A two-photon fluorescent RNA probe screened from a series of oxime-functionalized 2,2′:6′,2′′-terpyridine ZnX2 (X = Cl, Br, I) complexes

Abstract

Imaging of RNA in living cells is a potential tool to understand intracellular RNA function. Therefore, an effective two-photon fluorescent probe with a reasonable two-photon action cross-section to label RNA is now urgently required. In this work, a series of novel two-photon absorbing terpyridine ZnX₂ (X = Cl, Br, I) complexes have been designed and an effective RNA imaging probe has been obtained. The results revealed that OTP-ZnCl₂ possesses large Stokes shift and two-photon action cross-section.

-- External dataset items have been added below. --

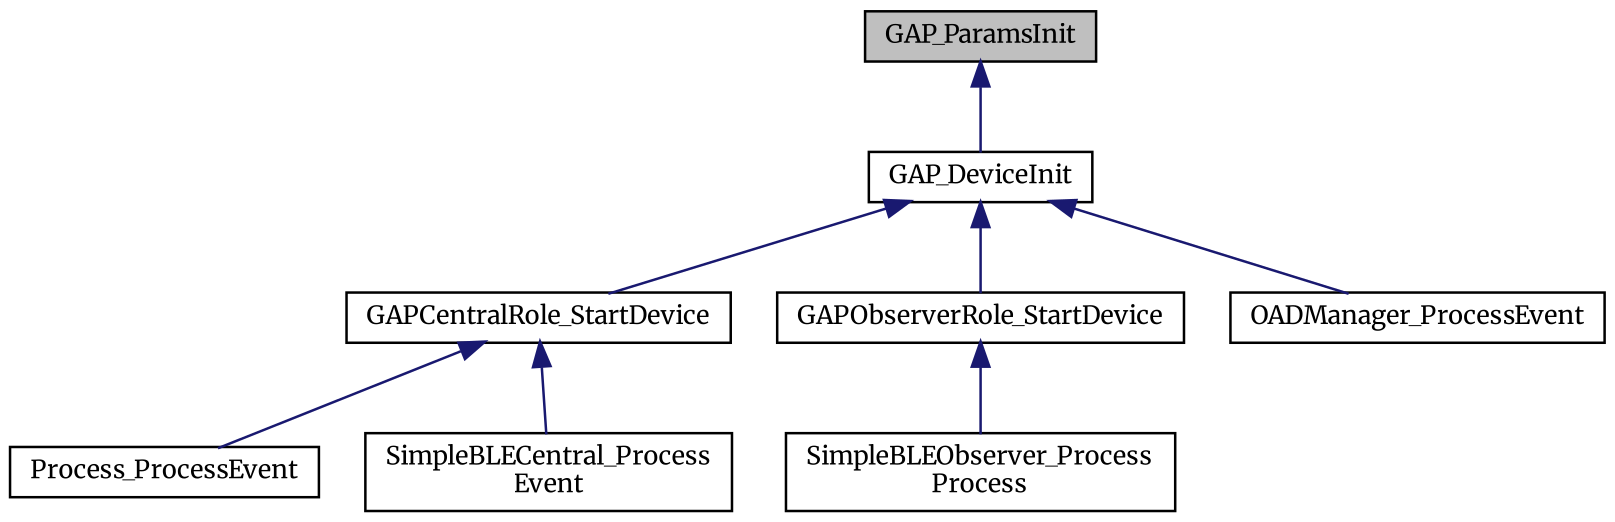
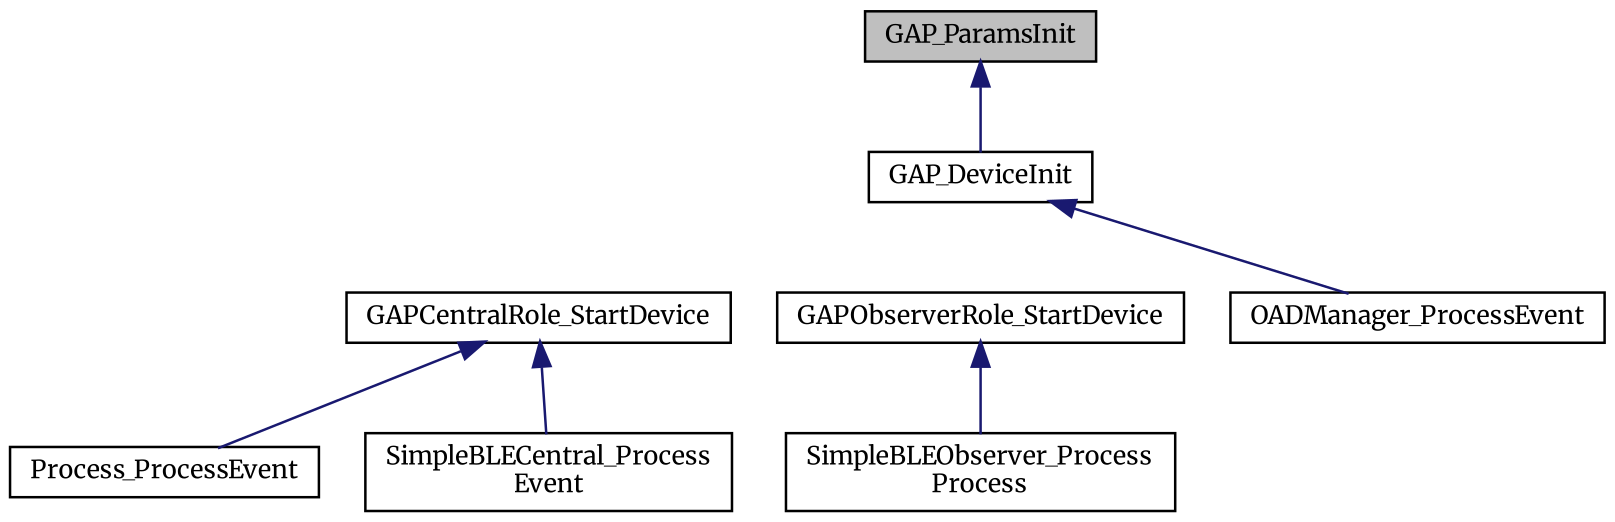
  digraph {
    fontname=Merriweather
    rankdir=TB
    node [color=black fillcolor=white fontname=Merriweather fontsize=10 shape=record style=filled]
    edge [color=midnightblue dir=back fontname=Merriweather fontsize=10 labelfontname=Helvetica labelfontsize=10 style=solid]
    n1 [fillcolor=grey75 fontcolor=black height=0.2 label=GAP_ParamsInit width=0.4]
    n2 [height=0.2 label=GAP_DeviceInit width=0.4]
    n3 [height=0.2 label=GAPCentralRole_StartDevice width=0.4]
    n4 [height=0.2 label=GAPObserverRole_StartDevice width=0.4]
    n5 [height=0.2 label=OADManager_ProcessEvent width=0.4]
    n6 [height=0.2 label=Process_ProcessEvent width=0.4]
    n7 [height=0.2 label="SimpleBLECentral_Process\lEvent" width=0.4]
    n8 [height=0.2 label="SimpleBLEObserver_Process\lProcess" width=0.4]
    n1 -> n2
-   n2 -> n3
-   n2 -> n4
    n2 -> n5
    n3 -> n6
    n3 -> n7
    n4 -> n8
  }
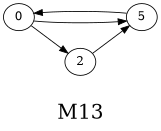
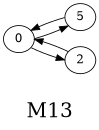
  digraph {
    fontsize=24
    label="\nM13\n"
    rankdir=LR
    splines=false
    node [shape=ellipse]
    0 [height=0.3 width=0.3]
    n2 [height=0.3 label=5 width=0.3]
    2 [height=0.3 width=0.3]
    0 -> n2
    0 -> 2
    n2 -> 0
-   2 -> n2
+   2 -> 0
  }
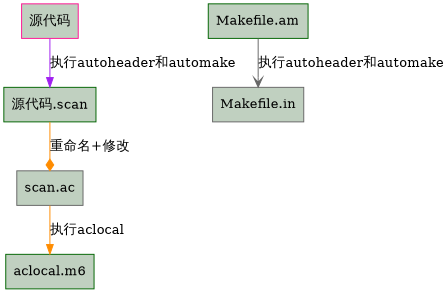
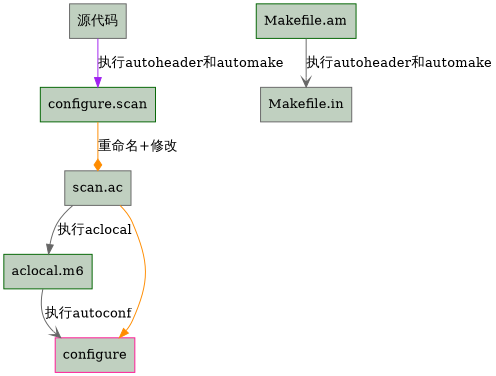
  digraph {
    node [color=darkgreen fillcolor="#C0D0C0" shape=box style=filled]
    edge [arrowhead=normal color=darkorange]
-   n1 [color=deeppink label="源代码"]
-   n2 [label="源代码.scan"]
+   n1 [color=gray40 label="源代码"]
+   n2 [label="configure.scan"]
    n3 [color=gray40 label="scan.ac"]
    n4 [label="aclocal.m6"]
+   configure [color=deeppink]
    n6 [label="Makefile.am"]
    n7 [color=gray40 label="Makefile.in"]
    n1 -> n2 [color=purple label="执行autoheader和automake"]
    n2 -> n3 [arrowhead=diamond label="重命名+修改"]
-   n3 -> n4 [label="执行aclocal"]
+   n3 -> n4 [color=gray40 label="执行aclocal"]
+   n3 -> configure
+   n4 -> configure [arrowhead=vee color=gray40 label="执行autoconf"]
    n6 -> n7 [arrowhead=vee color=gray40 label="执行autoheader和automake"]
  }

Furthermore, live cell imaging experiments indicated that OTP-ZnCl₂ could stain nucleoli in living cells by binding with nucleoli RNA. The mechanism of selective nucleoli staining of OTP-ZnCl₂ was studied systematically via both experiments and molecular modeling calculations. Due to its low cytotoxicity, good membrane permeability and counterstain compatibility with the commercial fluorescent nucleic acid dye Hoechst 33342, as well as its ability to label RNA in living cells, OTP-ZnCl₂ is a promising candidate for the detection of nucleic acid in living cells.